We proposed a novel method to detect key actors who drive the disease concerned MENs, which helps to understand microbial factors relevant to the certain disease. We divided the MENs into multiple subnetworks and then, instead of detecting important genes based on pathways or gene annotations, we extracted subnetworks which are most relevant to disease by utilizing the correlation between the patterns of abundance profiles and the delegated phenotype. Lastly, we identified key drivers based on PageRank.

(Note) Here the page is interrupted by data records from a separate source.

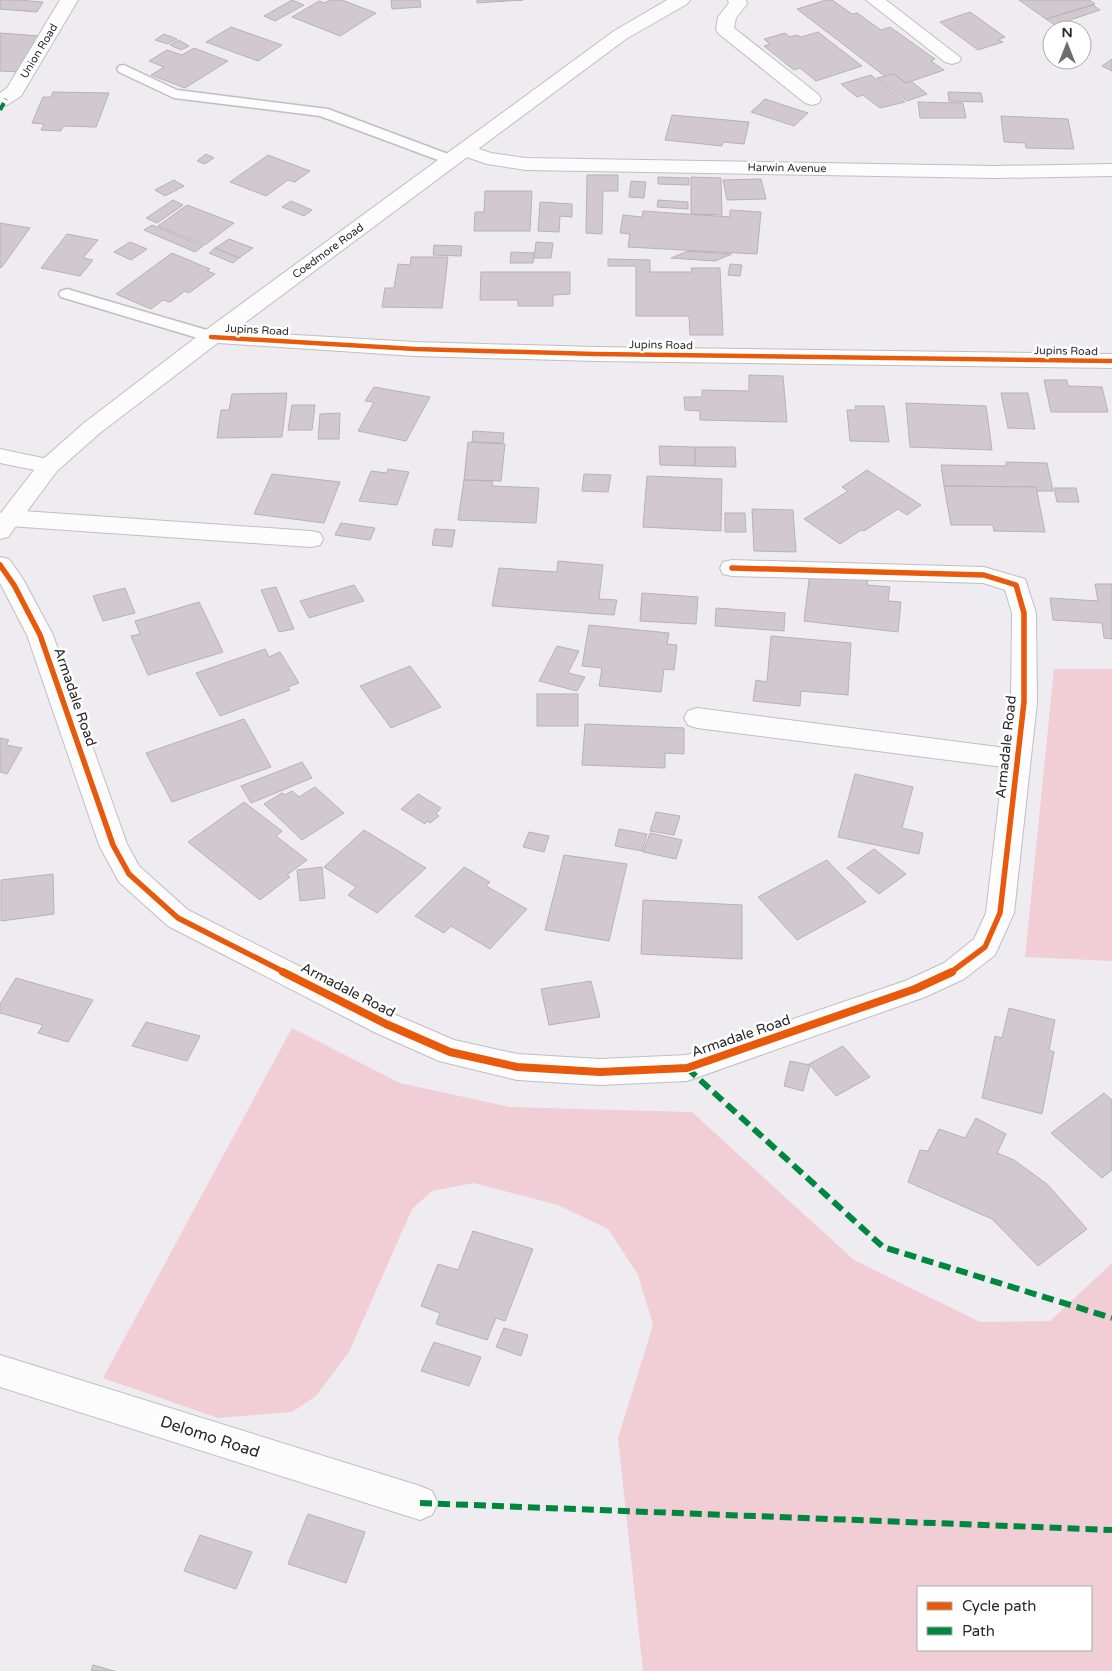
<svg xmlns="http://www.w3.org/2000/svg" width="1112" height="1671" viewBox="0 0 1112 1671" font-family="'Varela Round',sans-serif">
<rect width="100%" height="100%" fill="#eeecf0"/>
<g fill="#f1ced5" fill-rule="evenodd">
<polygon points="1054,669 1112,669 1112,961 1025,957"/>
<path d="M292,1028L400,1083L510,1107L692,1112L854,1260L980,1322L1050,1321L1112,1263V1671H643L618,1438L653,1325L638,1275L608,1229L558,1205L474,1183L432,1191L412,1209L349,1352L316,1396L292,1412L218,1418L103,1378ZM918,1587H1091V1650H918Z"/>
</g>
<g fill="#d2c8d0" stroke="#b5b3b6">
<polygon points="0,0 19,0 43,2 37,12 0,9"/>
<polygon points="292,0 304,5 275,21 264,16"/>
<polygon points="330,0 342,0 376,13 340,36 292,17 319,1 325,3"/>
<polygon points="391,0 420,0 421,7 392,9"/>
<polygon points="477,0 523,0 477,3"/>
<polygon points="826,0 832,0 852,14 857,13 881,30 890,27 935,59 931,61 944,70 906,83 894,74 886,77 797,9"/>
<polygon points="1019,0 1089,0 1095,4 1046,19"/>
<polygon points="1093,5 1100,10 1055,25 1046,19"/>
<polygon points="970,12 1005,37 998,40 1003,42 978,50 940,22"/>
<polygon points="231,27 282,45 258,61 206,42"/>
<polygon points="818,32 862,66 816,81 800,68 794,70 764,46 770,44 764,39 785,33 790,37 797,35 801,37"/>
<polygon points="0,33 40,36 19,72 0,71"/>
<polygon points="164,34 177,39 168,44 155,40"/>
<polygon points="179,40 189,46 181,50 170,45"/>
<polygon points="194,48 228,61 185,88 151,75 164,67 149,61 167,50 182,55"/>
<polygon points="1052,57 1052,60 1072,60 1076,62 1060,68 1047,59"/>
<polygon points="1112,59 1112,71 1102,66"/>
<polygon points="894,74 906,83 911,81 927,94 907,101 877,78"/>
<polygon points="871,75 905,102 880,108 863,95 857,97 841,84"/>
<polygon points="53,92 109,93 96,127 63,126 61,131 41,130 44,124 32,123 43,97 51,97"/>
<polygon points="948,92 981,93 983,102 949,101"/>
<polygon points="765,99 808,113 794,126 751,112"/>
<polygon points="918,102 963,103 966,118 920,118"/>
<polygon points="672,115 749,122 744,144 723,142 722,146 665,140"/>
<polygon points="1001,116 1068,119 1074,149 1026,148 1025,143 1004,142"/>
<polygon points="206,154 214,158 205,164 197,161"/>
<polygon points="268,155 310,171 295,182 288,180 266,196 230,182"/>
<polygon points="587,175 618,175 618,191 603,191 602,234 586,233"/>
<polygon points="658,177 689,178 689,185 658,184"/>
<polygon points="691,177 721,178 722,215 691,214"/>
<polygon points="761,179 766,199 727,200 723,180"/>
<polygon points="174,180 184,186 165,196 155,190"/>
<polygon points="631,181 646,182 644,198 629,197"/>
<polygon points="485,191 532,191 530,231 474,231 475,212 484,212"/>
<polygon points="173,200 183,205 157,223 146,218"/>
<polygon points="658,200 688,202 688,209 657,207"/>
<polygon points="291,201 312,210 304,216 282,207"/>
<polygon points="540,202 572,204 572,217 560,216 559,232 538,231"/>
<polygon points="187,205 234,223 205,245 158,226"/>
<polygon points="730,210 761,212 757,254 628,247 630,234 620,233 623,215 642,217 643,211 730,217"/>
<polygon points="0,223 30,228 1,268 0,267"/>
<polygon points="152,225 203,246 195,252 144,230"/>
<polygon points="67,234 98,240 83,258 93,260 80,276 41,268"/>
<polygon points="229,239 253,248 239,258 215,248"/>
<polygon points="130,242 147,249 131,260 114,252"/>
<polygon points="536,242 553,243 551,258 534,258"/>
<polygon points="434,245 462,246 461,256 433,255"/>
<polygon points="215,248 239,258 233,263 209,253"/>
<polygon points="688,251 732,254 715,261 671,258"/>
<polygon points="511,252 534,253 533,263 510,263"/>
<polygon points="172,253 210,269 207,271 215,274 189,293 185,291 170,302 163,300 151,309 116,294"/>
<polygon points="411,257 448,257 442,308 382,307 385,288 394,288 398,264 410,265"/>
<polygon points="608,259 650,260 650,272 692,272 691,268 720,268 723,335 690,335 689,316 636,316 636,266 608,266"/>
<polygon points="730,264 742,265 740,276 728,275"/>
<polygon points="481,272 570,272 570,294 553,295 553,306 518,306 518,300 480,300"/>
<polygon points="749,375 783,376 787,422 700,420 700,411 685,410 684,397 702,397 702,390 749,391"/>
<polygon points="1044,380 1067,380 1068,386 1102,387 1108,412 1051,412"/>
<polygon points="374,387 430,397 406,441 358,431 374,402 365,401"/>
<polygon points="287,393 282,437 217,438 221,410 229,410 232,394"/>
<polygon points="1001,393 1028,393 1035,429 1008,428"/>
<polygon points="906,403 986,406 992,450 910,447"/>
<polygon points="292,405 315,405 312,430 288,430"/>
<polygon points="855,406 884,406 889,442 850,441 847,410 856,410"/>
<polygon points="340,413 339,439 318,439 320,414"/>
<polygon points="473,431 504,433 503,443 472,442"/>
<polygon points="468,442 505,444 501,481 464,480"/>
<polygon points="659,446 695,447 695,466 660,465"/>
<polygon points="695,447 735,447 736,467 695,466"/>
<polygon points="1006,462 1047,463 1053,491 1036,491 1036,487 944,486 941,465 1006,466"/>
<polygon points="388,469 409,472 397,505 359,501 371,471 387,473"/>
<polygon points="867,470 921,505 907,515 898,509 864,531 861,530 840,544 804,519 848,491 842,487"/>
<polygon points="272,474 340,482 324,523 254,514"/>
<polygon points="584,474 611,475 608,492 582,491"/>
<polygon points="647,476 722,479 721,531 643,527"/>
<polygon points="464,480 493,481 492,486 539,488 536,523 458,520"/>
<polygon points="944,486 1036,487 1045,532 994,531 993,525 951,525"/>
<polygon points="1054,488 1076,488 1079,502 1057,502"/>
<polygon points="752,509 793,510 796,552 754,551"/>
<polygon points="725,513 745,513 746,532 725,532"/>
<polygon points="341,523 375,528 370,540 335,535"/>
<polygon points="435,529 455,530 452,547 432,545"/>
<polygon points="558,561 603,565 599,599 617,600 614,615 492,606 499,568 557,572"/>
<polygon points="810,572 868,579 867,585 890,587 888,601 901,602 898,632 804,621"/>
<polygon points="1095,584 1112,584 1112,639 1104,638 1102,623 1053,620 1050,598 1098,601"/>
<polygon points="354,585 364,601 309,618 300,601"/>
<polygon points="276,587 294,629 279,632 261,590"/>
<polygon points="125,588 135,613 103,621 93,596"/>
<polygon points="642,593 698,597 696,624 640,621"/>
<polygon points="199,602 223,652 148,675 131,636 140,634 135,621"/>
<polygon points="716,608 785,613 784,631 715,626"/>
<polygon points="589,625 669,633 667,644 677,645 674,670 664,669 661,692 599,686 602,668 582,666"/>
<polygon points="771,636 851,643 848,695 801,691 800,706 753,701 756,680 767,682"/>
<polygon points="557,646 579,651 568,673 585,677 577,691 539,681"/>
<polygon points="265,649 269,657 280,652 299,683 288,687 290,690 220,716 196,673"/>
<polygon points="410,666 441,707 391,728 360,686"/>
<rect x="537" y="694" width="41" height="32"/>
<polygon points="244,719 271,767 172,802 146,753"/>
<polygon points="585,724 684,728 684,754 665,753 665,768 582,765"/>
<polygon points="0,738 9,740 6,745 22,748 7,774 0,772"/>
<polygon points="302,762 312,778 251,803 241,786"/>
<polygon points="855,774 913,787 902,828 923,833 919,854 838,837"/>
<polygon points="315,787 344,813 302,840 264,804 282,793 285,795 292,791 299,797"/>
<polygon points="418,794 441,808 436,814 439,816 430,823 427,821 425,824 401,809"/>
<polygon points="244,802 282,831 276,836 307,860 287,875 290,877 260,900 188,842"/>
<polygon points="656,812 680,816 674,835 650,831"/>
<polygon points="619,829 647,834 642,851 615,846"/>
<polygon points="364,830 426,868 377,913 348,895 356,887 324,867"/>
<polygon points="529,832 549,836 544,852 523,847"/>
<polygon points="650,833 682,840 676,859 643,852"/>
<polygon points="874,849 906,874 879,894 847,868"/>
<polygon points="564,855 627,864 609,941 545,930"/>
<polygon points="827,860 866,902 797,940 758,897"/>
<polygon points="322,867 325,898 300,901 297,870"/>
<polygon points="464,867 490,882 486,886 527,909 490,949 451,926 444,933 415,916"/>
<polygon points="53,874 54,914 1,921 1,880"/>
<polygon points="643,900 742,905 742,959 641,954"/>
<polygon points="16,978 93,1000 68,1042 38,1033 43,1025 0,1013 0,1004"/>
<polygon points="591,981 600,1017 549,1025 541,989"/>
<polygon points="1009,1008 1055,1020 1049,1050 1054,1052 1042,1114 982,1098 995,1036 1002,1038"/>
<polygon points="146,1022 200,1036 187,1061 132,1046"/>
<polygon points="843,1046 870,1077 836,1096 809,1064"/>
<polygon points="790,1061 810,1065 803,1091 784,1086"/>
<polygon points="1104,1093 1112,1100 1112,1170 1102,1178 1051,1133"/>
<polygon points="976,1118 1006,1134 997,1153 1014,1160 1047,1184 1087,1229 1038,1266 992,1219 908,1182 920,1150 928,1151 939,1129 965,1138"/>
<polygon points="473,1231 533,1249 505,1321 496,1318 487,1340 436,1324 440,1313 421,1306 438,1264 458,1270"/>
<polygon points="504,1328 528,1335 521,1356 496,1347"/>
<polygon points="434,1342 481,1357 469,1386 421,1371"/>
<polygon points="308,1514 365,1532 346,1583 288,1564"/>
<polygon points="200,1535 252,1552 236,1589 184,1571"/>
<polygon points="93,1665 114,1671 91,1671"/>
</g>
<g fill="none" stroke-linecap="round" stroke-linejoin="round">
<defs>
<g id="lane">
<polygon points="124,65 177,90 328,109 456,157 459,160 456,163 446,163 320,116 174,98 119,72 117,69 119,66"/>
<polygon points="67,289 217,333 219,337 217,341 211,342 61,297 59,294 61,291"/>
</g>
<g id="street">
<polygon points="60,0 78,0 21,96 7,105 0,107 0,93 7,88"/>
<polygon points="728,0 746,0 747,4 736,18 734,28 819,95 821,99 819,103 812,105 805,103 719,34 716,30 718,17 729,3"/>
<polygon points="866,0 886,0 961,58 959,62 952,64 945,62"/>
<polygon points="465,144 491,153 526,158 994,166 1112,164 1112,176 994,178 526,170 487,164 458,154 455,150 458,146"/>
<polygon points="211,330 415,342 595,347 1112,354 1112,368 595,361 415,356 203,342 200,337 203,332"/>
<polygon points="0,449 57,461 61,466 57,471 49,473 0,463"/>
<polygon points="9,510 311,531 320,533 323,539 320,545 311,547 9,526 1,524 0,513"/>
<polygon points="0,557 9,559 23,579 53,635 127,844 139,866 188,910 396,1015 454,1040 517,1054 600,1059 687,1055 905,981 944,963 974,939 986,913 1003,767 697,728 688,725 684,718 688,711 697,708 1006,748 1011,702 1012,613 1005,590 983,583 732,576 723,574 720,568 723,562 732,560 984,567 1025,579 1036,613 1037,702 1014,913 995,955 964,979 925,997 687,1081 600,1085 517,1080 439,1061 376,1033 168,926 119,882 99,845 27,635 0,583"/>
<polygon points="0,1355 420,1486 432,1491 438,1503 432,1515 420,1520 0,1387"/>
</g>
<polygon id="secondary" points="667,0 690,0 687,4 626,39 219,342 100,433 57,471 8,537 0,539 0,514 41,461 84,423 203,332 614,31"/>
</defs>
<use href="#lane" stroke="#bfbec1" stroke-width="3"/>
<use href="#street" stroke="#bfbec1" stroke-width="2"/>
<use href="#secondary" stroke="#bfbec1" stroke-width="2"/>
<use href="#lane" fill="#fcfcfd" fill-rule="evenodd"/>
<use href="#street" fill="#fcfcfd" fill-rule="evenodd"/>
<use href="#secondary" fill="#fcfcfd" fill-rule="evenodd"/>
<polyline stroke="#00873e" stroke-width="4" stroke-dasharray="8 4" stroke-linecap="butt" points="0,110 6,99"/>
<g stroke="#00873e" stroke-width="6" stroke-dasharray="12 6" stroke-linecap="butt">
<polyline points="687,1068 883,1247 1112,1318"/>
<polyline points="420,1503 1112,1530"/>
</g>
<defs>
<polyline id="cycleway-far2" points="211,337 415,349 595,354 1112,361"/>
<g id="cycleway-far1">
<polyline points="0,565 14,585 40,635 113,845 129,874 178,918 286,973"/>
<polyline points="732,568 984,575 1016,585 1024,613 1024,702 1000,913 985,947 950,973"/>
</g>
<polyline id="cycleway" points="283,972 386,1024 450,1052 517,1067 600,1072 687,1068 915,989 952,972"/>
</defs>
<use href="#cycleway-far2" stroke="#fff" stroke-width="7"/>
<use href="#cycleway-far1" stroke="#fff" stroke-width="9"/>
<use href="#cycleway" stroke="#fff" stroke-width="11"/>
<use href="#cycleway-far2" stroke="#e8590c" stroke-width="4.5"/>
<use href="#cycleway-far1" stroke="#e8590c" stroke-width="5.5"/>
<use href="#cycleway" stroke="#e8590c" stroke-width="8"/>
</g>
<g text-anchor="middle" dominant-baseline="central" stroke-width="5" stroke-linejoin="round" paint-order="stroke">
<g font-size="11" fill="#29282a" stroke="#fff">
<text transform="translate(39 51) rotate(-59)">Union Road</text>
<text transform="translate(787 168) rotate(1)">Harwin Avenue</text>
<text transform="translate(328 251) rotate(-36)">Coedmore Road</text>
<text transform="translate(257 330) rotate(3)">Jupins Road</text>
<text transform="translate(661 345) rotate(1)">Jupins Road</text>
<text transform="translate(1066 351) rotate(1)">Jupins Road</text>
</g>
<g font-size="14" fill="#29282a" stroke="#fff">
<text transform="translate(75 697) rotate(71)">Armadale Road</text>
<text transform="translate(1006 747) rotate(-84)">Armadale Road</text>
<text transform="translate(348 990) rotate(27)">Armadale Road</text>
<text transform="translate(741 1036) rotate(-19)">Armadale Road</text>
</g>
<g font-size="16" fill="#29282a" stroke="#fff">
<text transform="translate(210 1437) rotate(18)">Delomo Road</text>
</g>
</g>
<rect x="917" y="1586" width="175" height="65" fill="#ffffff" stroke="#a9a9aa"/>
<rect x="927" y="1602" width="25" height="8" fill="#e8590c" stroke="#a9a9aa"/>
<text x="962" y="1611" font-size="15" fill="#29282a">Cycle path</text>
<rect x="927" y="1627" width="25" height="8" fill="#00873e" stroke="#a9a9aa"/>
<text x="962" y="1636" font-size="15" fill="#29282a">Path</text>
<g transform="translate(1067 45)"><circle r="24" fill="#ffffff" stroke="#a9a9aa"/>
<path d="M0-4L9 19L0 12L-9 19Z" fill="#6e6d6f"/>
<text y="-8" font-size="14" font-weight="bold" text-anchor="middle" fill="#29282a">N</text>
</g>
</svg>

We tested our method with two real microbial datasets. We detected that the disease-relevant subnetworks in T2D are related to the carbohydrate metabolic process and phosphorelay, while RA-relevant subnetworks are related to membrane, cell growth, and infection. The extracted subnetworks for RA include IPRs concerned with immunoglobulin, Sporulation, biofilm, Flaviviruses, bacteriophage, etc. Then we located corresponding key drivers for extracted disease-relevant subnetworks. Besides microbial data, we also tested our method with gene expression profiles to identify key drivers for AD and the outcome was inspiring. Experiments show our method is capable of detecting key drivers and providing hints to understand the mechanisms of diseases.